Making much progress in Malayalam, the group later spread its reach to other vernacular languages and is now a pan-Indian community. “The solutions we created for Malayalam could be used for other Indian languages too, so we started looking at Indian languages as a family in our Indic project,” says Anivar, who also the Executive director of the project. The project is supported by International Centre for Free and Open Source Software (ICFOSS), an autonomous institution under the Kerala government. 

Indic Keyboard, which currently supports 23 languages and works on android phones, was launched by SMC in March 2014, and in comparison the Google Indic Keyboard only supports 11 Indian languages.
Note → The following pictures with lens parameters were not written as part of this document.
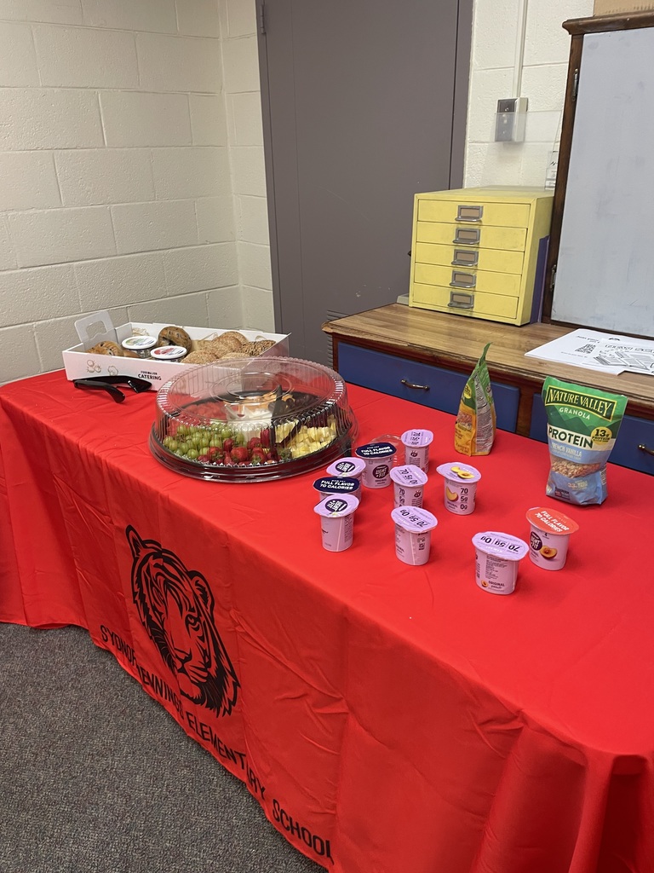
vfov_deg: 67.3
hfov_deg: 53.1
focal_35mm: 26
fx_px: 655
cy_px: 436
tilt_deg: -23.8
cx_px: 327
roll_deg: +1.4
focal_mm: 4.2
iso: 80
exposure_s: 1/60
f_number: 1.6
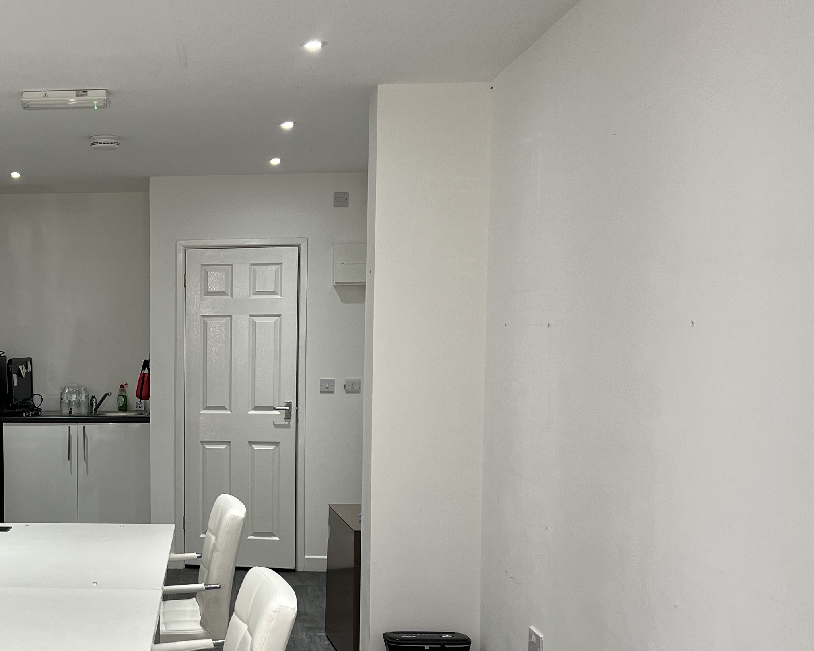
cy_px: 422
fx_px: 1204
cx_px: 79
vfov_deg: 30.1
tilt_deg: -5.5
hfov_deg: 35.1
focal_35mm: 50
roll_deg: +0.0
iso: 80
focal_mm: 5.7
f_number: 1.5
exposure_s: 1/100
The group had campaigned extensively for net neutrality and was glad that the TRAI ruled in favour of it. Explaining why an open internet is essential for local language content, Anivar said, “In services like Facebook free basics, where some basic content is offered free and other content is subject to data charges, many small vernacular news portals and sites won’t be available for all. In that case even updating a Malayalam Wiki page would be difficult because though Wikipedia is accessible pages for research may be blocked.”

Currently developing an open source alternative to Google Translator for Indian languages is one of the projects the group is working on.

Anivar pointed out that in the last few years great progress has been made in language technology infrastructure development, thanks to initiatives by the government and many open source communities across the country that have contributed to it. 

“Malayalam online content is flourishing today due to the robust infrastructure in place. The mushrooming of Malayalam news portals and increase in Malayalam content shared on social media itself is proof of that,” he said.

However, he said that plenty of work remains and the government needs to focus on vernacular technology and content, and not just Internet reach, for the country to become truly digital.